Lord Low of Dalston: My Lords, does the Minister agree that, in considering whether to require a person to take up work, it is essential for Jobcentre Plus staff to have regard to the availability of accessible transport, the nature of the work, whether it is reasonable for the person concerned given their impairment and previous career history, and whether it is reasonable to expect a person to take a job which would lead to a fall in their family income?

Lord McKenzie of Luton: My Lords, I agree that the issues the noble Lord has identified should, and would, be properly taken into account in determining whether a person should take up an employment opportunity. That is exactly what the employment and support allowance and the flexible New Deal proposals are all about.

Baroness Hollis of Heigham: My Lords, in following up the question raised by the noble Lord, Lord Tebbit, does my noble friend agree that under previous Administrations, in which a wage was a man’s wage, often, if he had dependants, he was better off on benefits, whereas tax credits were designed precisely to ensure that the take-home pay reflected family size so that work paid?

Lord McKenzie of Luton: My Lords, my noble friend, as ever, is absolutely right. We should not forget in all of this the national minimum wage, which has been very important in helping work pay and, from my recollection, was opposed by some Members in this Chamber.

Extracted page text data
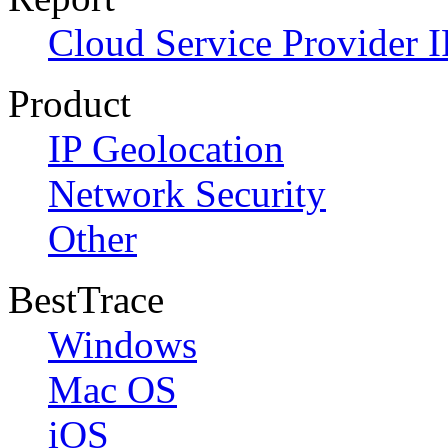
Cloud Service Provider I
Product
IP Geolocation
Network Security
Other
BestTrace
Windows
Mac OS
iOS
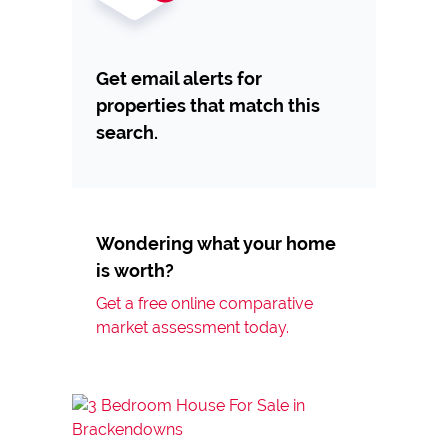
Get email alerts for
properties that match this
search.
Wondering what your home
is worth?
Get a free online comparative
market assessment today.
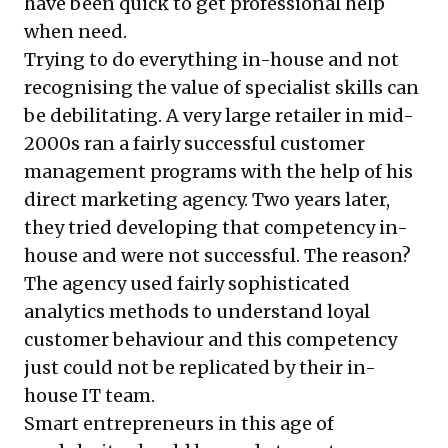
have been quick to get professional help
when need.
Trying to do everything in-house and not
recognising the value of specialist skills can
be debilitating. A very large retailer in mid-
2000s ran a fairly successful customer
management programs with the help of his
direct marketing agency. Two years later,
they tried developing that competency in-
house and were not successful. The reason?
The agency used fairly sophisticated
analytics methods to understand loyal
customer behaviour and this competency
just could not be replicated by their in-
house IT team.
Smart entrepreneurs in this age of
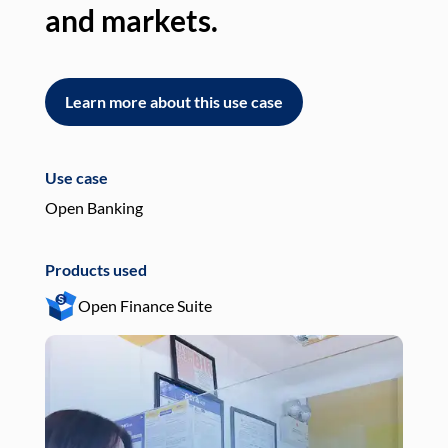
and markets.
an
Learn more about this use case
L
Use case
Use
Open Banking
Pay
Products used
Pro
Open Finance Suite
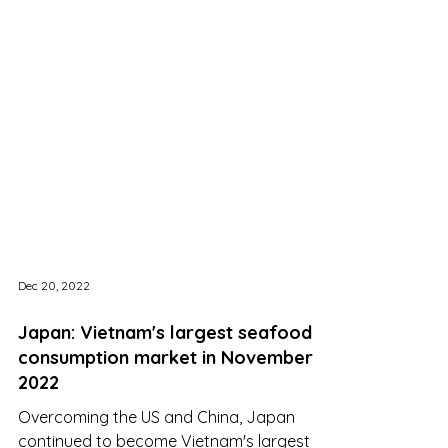
Dec 20, 2022
Japan: Vietnam's largest seafood
consumption market in November
2022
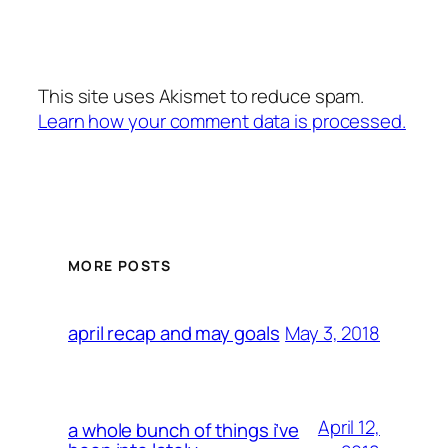
This site uses Akismet to reduce spam.
Learn how your comment data is processed.
MORE POSTS
May 3, 2018
april recap and may goals
April 12,
a whole bunch of things i’ve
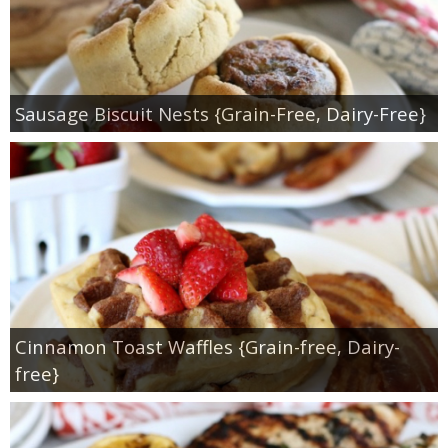
Sausage Biscuit Nests {Grain-Free, Dairy-Free}
Cinnamon Toast Waffles {Grain-free, Dairy-
free}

**CHECK YOUR UNDERSTANDING**.
1. Extract the stretch of the listing from the line that contains "Dec 20, 2022" through the end of the listing, reproducing those lines exactly and leaving out the pictures.
2. Continue the Lords exchange on work, benefits and tax credits from where it stops.

**EXERCISE RESULTS**.
1.
Dec 20, 2022
Japan: Vietnam's largest seafood
consumption market in November
2022
This site uses Akismet to reduce spam.
Learn how your comment data is processed.
MORE POSTS
May 3, 2018
april recap and may goals
April 12,
a whole bunch of things i’ve
Sausage Biscuit Nests {Grain-Free, Dairy-Free}
Cinnamon Toast Waffles {Grain-free, Dairy-
free}

2.
Lord Skelmersdale: My Lords, is not the problem with withdrawal rates that they are different for different benefits? None the less, even in the worst recession since the Second World War, more than half a million jobs are waiting to be filled, as the noble Lord has just said. Surely he will agree that to abandon people to state benefits, whether single parents or anyone else, is no way to achieve the Government’s aim of lifting them out of poverty?

Lord McKenzie of Luton: My Lords, I very much agree with the noble Lord. As he said, half a million job vacancies are available at any one time, there is a very dynamic labour market, millions of people move between jobs, from work into benefits and from benefits into work, and 10,000 vacancies are notified to Jobcentre Plus every working day. We will not repeat the mistakes of the past. That does not mean that we should not properly also focus resources on those who will be made newly redundant in the current economic climate. Yesterday’s PBR announcements will help us significantly to deal with those issues.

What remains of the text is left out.